Laughter in the Dark

Laughter in the Dark

“Once upon a time there lived in berlin, Germany, a man called Albinus. He was rich, respectable, happy; one day he abandoned his wife for the sake of a youthful mistress; he loved; was not loved; and his life ended in disaster.”

So begins one of Vladimir Nabokov’s most overlooked novels, Laughter in the Dark, which tells its story both in two sentences and in over two hundred pages. It is not Nabakov’s best work, but it is nonetheless a deceptively simple character drama.

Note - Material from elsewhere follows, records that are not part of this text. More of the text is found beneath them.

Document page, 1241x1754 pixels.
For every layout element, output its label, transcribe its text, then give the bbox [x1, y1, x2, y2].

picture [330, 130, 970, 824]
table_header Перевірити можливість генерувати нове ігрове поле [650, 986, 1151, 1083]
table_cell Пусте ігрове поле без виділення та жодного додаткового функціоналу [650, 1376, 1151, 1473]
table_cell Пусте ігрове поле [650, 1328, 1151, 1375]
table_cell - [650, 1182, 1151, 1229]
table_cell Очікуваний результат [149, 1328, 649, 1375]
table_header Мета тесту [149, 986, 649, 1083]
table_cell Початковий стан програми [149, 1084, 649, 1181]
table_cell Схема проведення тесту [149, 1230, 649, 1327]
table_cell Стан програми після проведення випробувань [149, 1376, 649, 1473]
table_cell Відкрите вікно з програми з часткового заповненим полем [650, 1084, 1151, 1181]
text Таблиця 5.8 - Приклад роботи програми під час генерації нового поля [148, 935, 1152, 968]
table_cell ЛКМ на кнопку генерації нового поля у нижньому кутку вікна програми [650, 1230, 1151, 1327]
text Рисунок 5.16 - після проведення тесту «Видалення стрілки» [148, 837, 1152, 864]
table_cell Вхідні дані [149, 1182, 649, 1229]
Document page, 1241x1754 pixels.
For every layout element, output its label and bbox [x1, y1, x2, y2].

On the surface, the women of this book appear to fit simple, fixed roles—the young flirtatious mistress and the wronged wife. Their paths follow predictable routes: the mistress wishes to use her older lover for her own advantage, manipulates him away from her family and after bleeding away as much of his money as she can (with the help of a younger lover) she discards him, while the wife collapses in on herself after discovering her husband’s affair before eventually taking him back when his need is dire.

But the two women characters are in fact excellently drawn. The magical thing about the novel is its use of inevitability, its conscious fulfillment of everything the reader knows is and will happen. Thus, all the characters fit into simple boxes, but none of them are simple. The youthful mistress has depths and dreams of her own, has a power to control others clashing with an inability to control herself which makes her a masterful villainess. Part of accepting that women are equal to men is accepting that they can reach the same depths as a man, in their own ways. Perhaps if she had not been born into the tight system she was caught in, into a world where the only way to advance in her life was wither to marry or take lovers, she would have turned out differently. Or perhaps not.

The wife  of Albinus is also deceptively simple. She has an aura of timelessness, of aloofness. She will ask a question in a conversation which has been answered long before, and her husband will ignore her because he knows she will remember soon. She seems somehow ethereal and all-knowing, anticipating people’s actions well before they do. She falls apart at her husband’s betrayal because she must, because that is the story being told, but as bent as she always seems she never breaks. Her otherworldliness, and her influence on the rest of the novel as every character carefully situates themselves in relation to her, makes her my personal favorite character.

This novel uses the tropes and rules of the predictable story it tells to lay out a tale that is somehow both new and familiar, and if one does not mind being depressed for a day or two I highly recommend it.